[Laws by Plato]@TWC D-Link bookLaws BOOK IX 7/40
For a thief, whether he steal much or little, let there be one law, and one punishment for all alike: in the first place, let him pay double the amount of the theft if he be convicted, and if he have so much over and above the allotment--if he have not, he shall be bound until he pay the penalty, or persuade him who has obtained the sentence against him to forgive him.
But if a person be convicted of a theft against the state, then if he can persuade the city, or if he will pay back twice the amount of the theft, he shall be set free from his bonds. CLEINIAS: What makes you say, Stranger, that a theft is all one, whether the thief may have taken much or little, and either from sacred or secular places--and these are not the only differences in thefts--seeing, then, that they are of many kinds, ought not the legislator to adapt himself to them, and impose upon them entirely different penalties? ATHENIAN: Excellent.

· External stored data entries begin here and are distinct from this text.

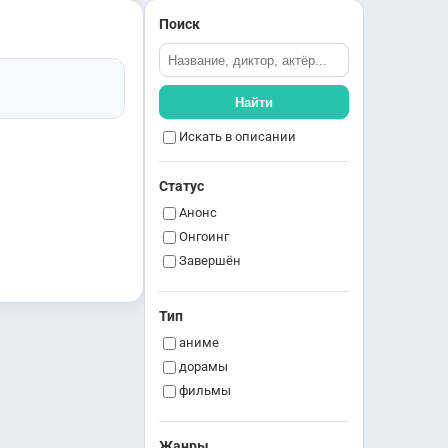
Поиск
Найти
Искать в описании
Статус
Анонс
Онгоинг
Завершён
Тип
аниме
дорамы
фильмы
Жанры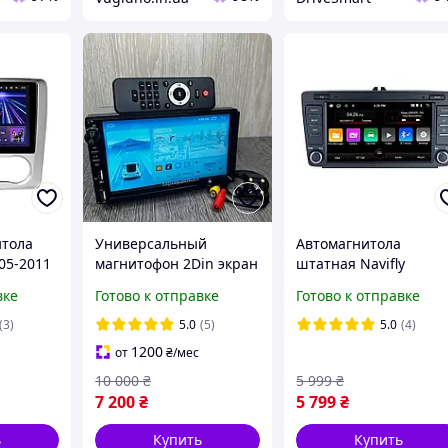
итола
Универсальный
Автомагнитола
005-2011
магнитофон 2Din экран
штатная Navifly
PS WiFi
7" 4+64Gb Android 13
Android 2Din Skoda
вке
Готово к отправке
Готово к отправке
y
Магнитола с CARPLAY
Octavia 2 A5 2004-201
GPS WiFi Bluetooth
(4/64GB, Android Auto
(3)
5.0
(5)
5.0
(4)
+КАМЕРА
CarPlay)
1200
от
₴
/мес
10 000
₴
5 999
₴
7 200
₴
5 799
₴
ь
Купить
Купить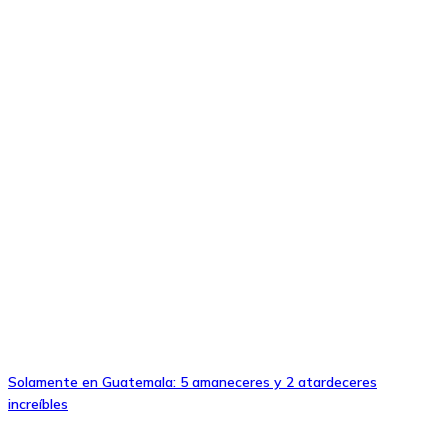
Solamente en Guatemala: 5 amaneceres y 2 atardeceres
increíbles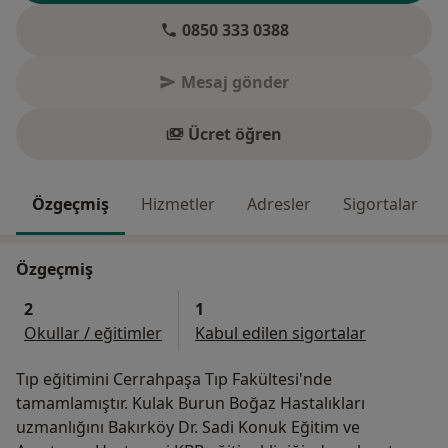
0850 333 0388
Mesaj gönder
Ücret öğren
Özgeçmiş
Hizmetler
Adresler
Sigortalar
Özgeçmiş
2
1
Okullar / eğitimler
Kabul edilen sigortalar
Tıp eğitimini Cerrahpaşa Tıp Fakültesi'nde
tamamlamıştır. Kulak Burun Boğaz Hastalıkları
uzmanlığını Bakırköy Dr. Sadi Konuk Eğitim ve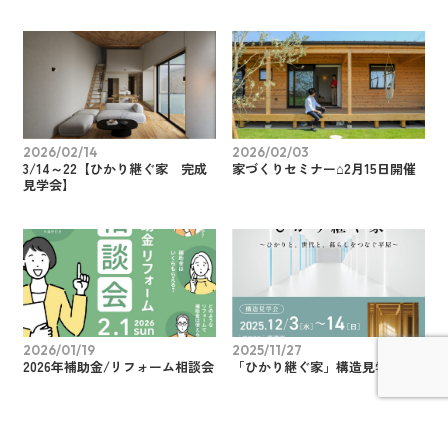
2026/02/14
2026/02/03
3/14～22【ひかり継ぐ家 完成
家づくりセミナー⌂2月15日開催
見学会】
2026/01/19
2025/11/27
2026年補助金/リフォーム相談会
「ひかり継ぐ家」構造見学会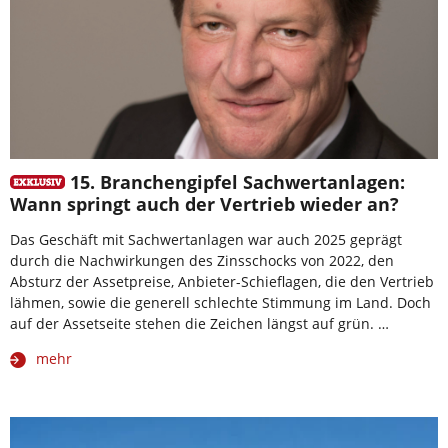
15. Branchengipfel Sachwertanlagen:
Wann springt auch der Vertrieb wieder an?
Das Geschäft mit Sachwertanlagen war auch 2025 geprägt
durch die Nachwirkungen des Zinsschocks von 2022, den
Absturz der Assetpreise, Anbieter-Schieflagen, die den Vertrieb
lähmen, sowie die generell schlechte Stimmung im Land. Doch
auf der Assetseite stehen die Zeichen längst auf grün. …
mehr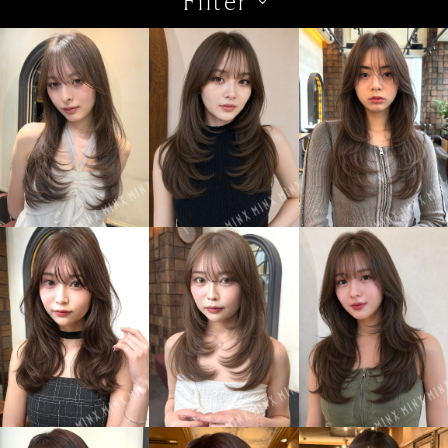
Filter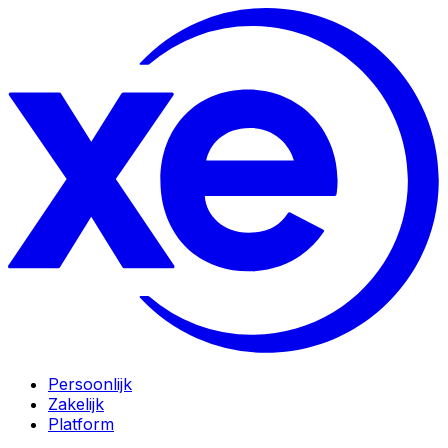
Persoonlijk
Zakelijk
Platform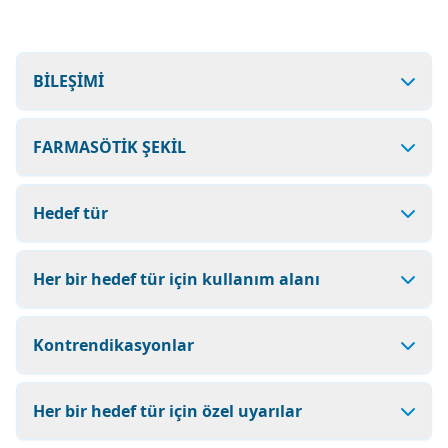
BİLEŞİMİ
FARMASÖTİK ŞEKİL
Hedef tür
Her bir hedef tür için kullanım alanı
Kontrendikasyonlar
Her bir hedef tür için özel uyarılar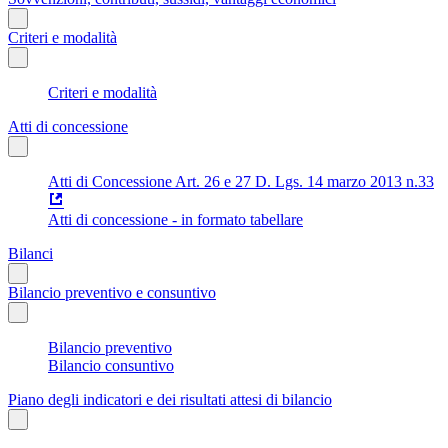
Criteri e modalità
Criteri e modalità
Atti di concessione
Atti di Concessione Art. 26 e 27 D. Lgs. 14 marzo 2013 n.33
Atti di concessione - in formato tabellare
Bilanci
Bilancio preventivo e consuntivo
Bilancio preventivo
Bilancio consuntivo
Piano degli indicatori e dei risultati attesi di bilancio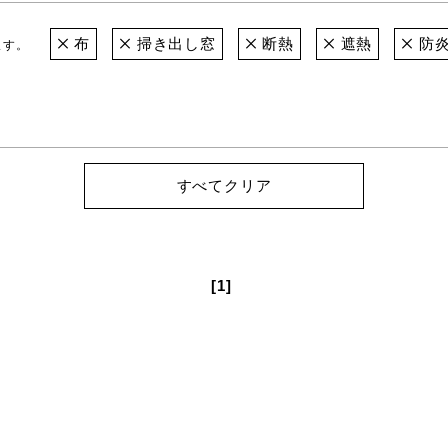
布
掃き出し窓
断熱
遮熱
防
ます。
すべてクリア
[1]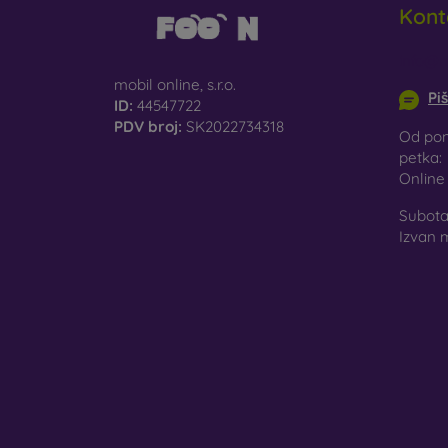
Kont
St
st
info@m
mobil online, s.r.o.
Pi
Re
ID:
44547722
mo
PDV broj:
SK2022734318
Od pon
petka:
Onlin
U našo
materi
Subota 
Izvan 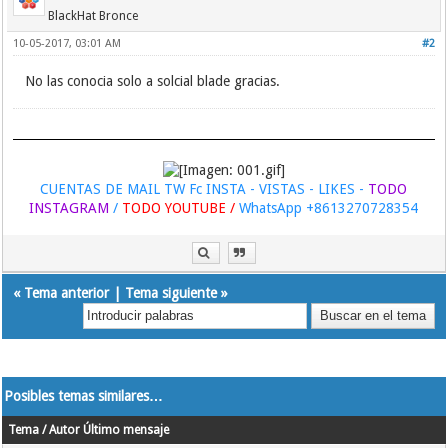
BlackHat Bronce
10-05-2017, 03:01 AM
#2
No las conocia solo a solcial blade gracias.
CUENTAS DE MAIL TW Fc INSTA - VISTAS - LIKES -
TODO
INSTAGRAM
/
TODO YOUTUBE /
WhatsApp +8613270728354
«
Tema anterior
|
Tema siguiente
»
Posibles temas similares…
Tema / Autor
Último mensaje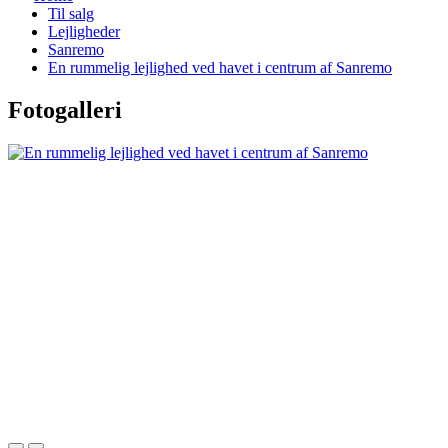
Til salg
Lejligheder
Sanremo
En rummelig lejlighed ved havet i centrum af Sanremo
Fotogalleri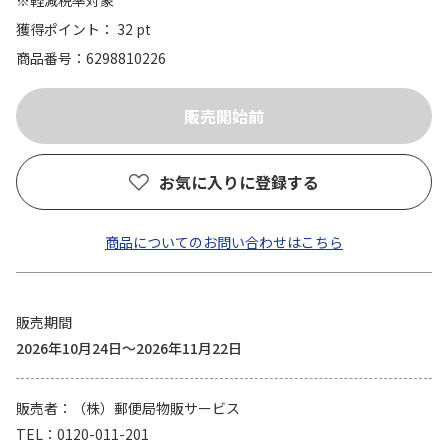
※軽減税率対象
獲得ポイント： 32 pt
商品番号
6298810226
お気に入りに登録する
商品についてのお問い合わせはこちら
販売期間
2026年10月24日～2026年11月22日
販売者
（株）郵便局物販サービス
TEL
0120-011-201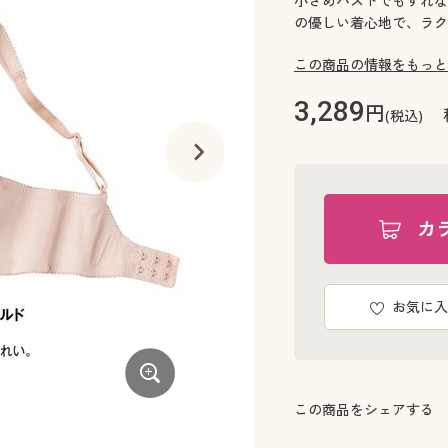
小さめバストでもずれな
の優しい着心地で、ラク
この商品の情報をもっと
3,289
円
(税込)
カ
お気に入
この商品をシェアする
ネイビー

I was running on too fast, Cleinias, and you impinged upon me, and brought me to my senses, reminding me of what, indeed, had occurred to my mind already, that legislation was never yet rightly worked out, as I may say in passing.

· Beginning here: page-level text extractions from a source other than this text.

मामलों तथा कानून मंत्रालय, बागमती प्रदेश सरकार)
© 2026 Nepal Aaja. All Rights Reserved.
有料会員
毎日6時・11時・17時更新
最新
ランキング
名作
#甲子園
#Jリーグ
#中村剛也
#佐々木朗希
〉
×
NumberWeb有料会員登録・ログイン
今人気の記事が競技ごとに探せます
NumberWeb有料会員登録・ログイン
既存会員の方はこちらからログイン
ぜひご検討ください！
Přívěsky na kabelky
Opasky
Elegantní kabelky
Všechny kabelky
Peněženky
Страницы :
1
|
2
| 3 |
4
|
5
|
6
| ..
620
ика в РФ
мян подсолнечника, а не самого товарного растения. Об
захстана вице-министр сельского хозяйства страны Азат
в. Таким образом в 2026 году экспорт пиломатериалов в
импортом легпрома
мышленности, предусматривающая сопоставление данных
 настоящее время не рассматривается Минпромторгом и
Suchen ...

Do you remember the image in which I likened the men for whom laws are now made to slaves who are doctored by slaves? For of this you may be very sure, that if one of those empirical physicians, who practise medicine without science, were to come upon the gentleman physician talking to his gentleman patient, and using the language almost of philosophy, beginning at the beginning of the disease and discoursing about the whole nature of the body, he would burst into a hearty laugh--he would say what most of those who are called doctors always have at their tongue's end: Foolish fellow, he would say, you are not healing the sick man, but you are educating him; and he does not want to be made a doctor, but to get well. CLEINIAS: And would he not be right? ATHENIAN: Perhaps he would; and he might remark upon us, that he who discourses about laws, as we are now doing, is giving the citizens education and not laws; that would be rather a telling observation. CLEINIAS: Very true. ATHENIAN: But we are fortunate. CLEINIAS: In what way? ATHENIAN: Inasmuch as we are not compelled to give laws, but we may take into consideration every form of government, and ascertain what is best and what is most needful, and how they may both be carried into execution; and we may also, if we please, at this very moment choose what is best, or, if we prefer, what is most necessary--which shall we do? CLEINIAS: There is something ridiculous, Stranger, in our proposing such an alternative, as if we were legislators, simply bound under some great necessity which cannot be deferred to the morrow.
But we, as I may by the grace of Heaven affirm, like gatherers of stones or beginners of some composite work, may gather a heap of materials, and out of this, at our leisure, select what is suitable for our projected construction.